Guide: How to unlock the wireless performance of your wearable device
Conductive platforms make wireless communication difficult, when the device is mounted close to the structure. Just like metal, the human body appears electrically conductive to electromagnetic waves, but with an understanding of the challenges highlighted in this article, you can avoid the connectivity performance issues and stay ahead of the curve, giving your customer the wireless experience they deserve.
The competing demands on wireless wearables
As the popularity of wearable devices with wireless functionality continues to grow, so too does the demand for ever smaller devices, lower power, higher data rates, longer ranges, lower latency and higher reliability. By far the most common interoperable wireless protocol used in modern wearable devices is Bluetooth, alongside other wireless technologies operating the 2.4 GHz Industrial, Scientific and Medical (ISM) frequency band such as ANT+ and Wi-Fi.
To address the performance limitations and network congestion surrounding the 2.4 GHz band, the world is moving both up and down in frequency - 6 GHz+ for bandwidth, reduced latency for real-time data and localisation, and 1.9 GHz to improve communication range performance. Current IoT type applications are increasingly utilising wireless continuous monitoring in their systems, with delays or dropouts in communication potentially significantly deteriorating end-user experience. These devices are usually battery operated, sometimes with low capacity, low peak current coin cells, which further enhance the engineering design challenge, as follows:
1. Increase wireless range and reliability so we can have continuous, uninterrupted communications
2. Do so without simply increasing transmission power (due to battery limitations)
3. Not rely on a multiple receiver infrastructure/ receiver redundancy/ cost
4. Not rely on a multiple packet transmissions/packet redundancy
5. Finally, guarantee that the device will work on the entire population or on any platform.
Workarounds don’t address the fundamental challenge
Many advances have been made to try and address the challenges, from advanced protocols, innovative diversity algorithms and for some applications a common solution has been to simply increase the link budget on the transmitter end by maximising the transmission power of the device. However, this comes at the expense of increased board space, increased system complexity, increased BOM cost and greatly increased power consumption. Wearable applications, in which a wireless device is placed in close proximity to the surface of the human body, produces a set of specific challenges which make wearable device design a unique case in the IoT space.
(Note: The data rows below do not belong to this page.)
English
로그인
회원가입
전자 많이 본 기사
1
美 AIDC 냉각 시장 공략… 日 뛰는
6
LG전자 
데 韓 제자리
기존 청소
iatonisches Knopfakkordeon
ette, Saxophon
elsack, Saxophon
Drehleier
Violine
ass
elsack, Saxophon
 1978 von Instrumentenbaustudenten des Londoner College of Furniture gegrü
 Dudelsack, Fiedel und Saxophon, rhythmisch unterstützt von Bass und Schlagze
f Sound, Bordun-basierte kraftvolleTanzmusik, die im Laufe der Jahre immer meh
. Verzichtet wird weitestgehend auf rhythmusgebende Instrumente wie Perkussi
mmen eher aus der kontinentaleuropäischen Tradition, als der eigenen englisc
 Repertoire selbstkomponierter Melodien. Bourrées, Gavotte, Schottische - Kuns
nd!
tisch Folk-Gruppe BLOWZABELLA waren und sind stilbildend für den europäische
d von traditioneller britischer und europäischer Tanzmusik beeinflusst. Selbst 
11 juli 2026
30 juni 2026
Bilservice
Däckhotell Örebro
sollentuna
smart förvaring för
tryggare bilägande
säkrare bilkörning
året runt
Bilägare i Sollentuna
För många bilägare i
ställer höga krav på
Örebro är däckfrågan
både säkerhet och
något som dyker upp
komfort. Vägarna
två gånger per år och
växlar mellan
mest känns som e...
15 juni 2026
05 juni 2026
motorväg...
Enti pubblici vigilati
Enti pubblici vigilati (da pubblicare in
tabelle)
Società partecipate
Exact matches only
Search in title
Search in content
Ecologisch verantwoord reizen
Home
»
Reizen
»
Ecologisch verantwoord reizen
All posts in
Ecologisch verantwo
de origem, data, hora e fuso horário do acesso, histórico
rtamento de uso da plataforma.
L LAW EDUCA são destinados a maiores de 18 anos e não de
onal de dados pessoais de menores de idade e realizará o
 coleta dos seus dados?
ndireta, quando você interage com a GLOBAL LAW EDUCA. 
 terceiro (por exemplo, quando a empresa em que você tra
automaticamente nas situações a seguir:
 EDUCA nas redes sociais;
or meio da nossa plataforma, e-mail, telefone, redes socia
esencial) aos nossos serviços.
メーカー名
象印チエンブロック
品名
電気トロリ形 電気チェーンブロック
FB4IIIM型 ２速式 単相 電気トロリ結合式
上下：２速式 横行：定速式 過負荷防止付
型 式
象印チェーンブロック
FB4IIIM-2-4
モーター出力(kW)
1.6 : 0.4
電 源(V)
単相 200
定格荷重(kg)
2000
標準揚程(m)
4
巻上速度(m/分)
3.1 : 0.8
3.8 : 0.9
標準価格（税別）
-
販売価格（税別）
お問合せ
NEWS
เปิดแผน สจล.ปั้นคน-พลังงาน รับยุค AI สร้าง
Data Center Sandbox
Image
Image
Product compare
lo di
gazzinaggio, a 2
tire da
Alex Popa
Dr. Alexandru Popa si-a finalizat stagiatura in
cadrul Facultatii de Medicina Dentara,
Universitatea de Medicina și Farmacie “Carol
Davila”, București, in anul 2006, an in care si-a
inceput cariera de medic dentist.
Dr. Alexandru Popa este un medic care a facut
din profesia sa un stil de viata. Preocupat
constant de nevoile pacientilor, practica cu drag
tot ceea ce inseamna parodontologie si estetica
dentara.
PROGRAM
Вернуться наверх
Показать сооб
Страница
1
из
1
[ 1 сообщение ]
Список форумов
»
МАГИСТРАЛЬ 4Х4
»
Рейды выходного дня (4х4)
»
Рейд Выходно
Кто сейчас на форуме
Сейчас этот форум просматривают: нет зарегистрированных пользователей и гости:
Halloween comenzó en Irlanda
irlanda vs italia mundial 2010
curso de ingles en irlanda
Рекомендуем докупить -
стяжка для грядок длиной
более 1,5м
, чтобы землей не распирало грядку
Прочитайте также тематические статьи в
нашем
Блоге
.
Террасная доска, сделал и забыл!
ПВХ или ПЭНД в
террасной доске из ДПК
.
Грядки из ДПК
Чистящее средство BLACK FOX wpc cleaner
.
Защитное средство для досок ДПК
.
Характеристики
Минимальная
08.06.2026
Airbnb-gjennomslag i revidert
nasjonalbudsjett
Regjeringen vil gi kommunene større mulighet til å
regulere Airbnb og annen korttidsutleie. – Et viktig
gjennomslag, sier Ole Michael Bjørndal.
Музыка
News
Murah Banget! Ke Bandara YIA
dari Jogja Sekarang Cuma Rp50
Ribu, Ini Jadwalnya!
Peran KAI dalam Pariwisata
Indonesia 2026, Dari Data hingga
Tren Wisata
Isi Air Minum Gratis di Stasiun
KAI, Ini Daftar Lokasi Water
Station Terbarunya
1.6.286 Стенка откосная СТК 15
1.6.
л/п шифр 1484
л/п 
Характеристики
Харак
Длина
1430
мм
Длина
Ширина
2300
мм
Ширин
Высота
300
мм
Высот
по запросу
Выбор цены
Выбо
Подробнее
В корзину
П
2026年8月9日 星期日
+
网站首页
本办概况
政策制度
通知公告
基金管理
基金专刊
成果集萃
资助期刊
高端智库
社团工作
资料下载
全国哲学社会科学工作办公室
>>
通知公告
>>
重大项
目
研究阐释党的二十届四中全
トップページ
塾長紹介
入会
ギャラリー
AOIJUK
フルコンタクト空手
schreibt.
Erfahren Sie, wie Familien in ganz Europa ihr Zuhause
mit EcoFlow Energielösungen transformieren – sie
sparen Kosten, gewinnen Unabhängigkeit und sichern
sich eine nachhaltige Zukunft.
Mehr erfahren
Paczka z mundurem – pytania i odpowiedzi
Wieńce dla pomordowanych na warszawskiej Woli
For wireless wearable performance, antenna choice is key
In the context of Electromagnetics, the human body presents a high permittivity, conductive and therefore lossy dielectric, which makes wearables an entirely different use case compared to free space mounted IoT applications. Even the most advanced wireless chipsets will have to produce an RF signal at some point and in doing this will be subject to the losses produced by shadowing and absorption by the human body. The antenna is the primary component that interacts with the environment and is most affected by the platform for which it is in mounted on, yet, they are often an afterthought. A different approach is needed, and crucially, if not designed with these challenges in mind, can have severe consequences in terms of deployable performance. Therefore, to improve the performance of wireless wearables, the right antenna is key.
Body blocking shadow zone with standard antenna approaches versus reduced blocking with Bodywave™ technology.
Antenna Challenges
The antenna is one of the most vital components of any wireless system. It is responsible for converting an in-circuit guided EM wave produced by a transmitter into a free-space, propagating EM wave. There are a number of metrics which are important when considering an antennas performance but for difficult platforms (such as the human body), the top 3 are: input impedance stability, total radiation efficiency and the correct radiation pattern to meet the propagation needs of the application.
An antenna that is agnostic to the platform holds the key to unlocking the wireless performance and differentiating your product’s performance. To mitigate the effects of near-field coupling from the antenna to the tissue, and the absorption of energy into the tissue, the antenna must be decoupled from the platform. PCB printed antennas and exposed ceramic chip antennas are not the right approach. They were never designed to be placed close to a difficult platform and thus radiate inefficiently. The waves need to be launched differently, and the antenna needs to be isolated from the tissue by the PCB ground-plane. The challenge is to do this from a physically small and low-profile antenna. Off-the-self antennas traditionally don’t meet these needs.
By overcoming the challenges of body blocking, AntennaWare’s proprietary, patented antenna technology (Bodywave™) demonstrates step-change improvements in link budget performance of between 10 and 20 dB in comparison to conventional antennas such as close fitting printed and chip antennas. Meaning wireless wearables using AntennaWare’s BodyWave antennas could receive a wireless performance boost of a combination of: over double the communication distance, significantly reduced power consumption/ battery size, or simply give more robust and reliable quality connectivity, which is core to audio, sport and healthcare applications.
To take the guesswork out of the wireless performance of wearable devices and maximise the potential for competitive advantage of a reliable, quality wireless connection, it’s becoming even more important to carefully consider the choice of antenna. Nothing impacts your brand as much as a poor wireless connectivity experience.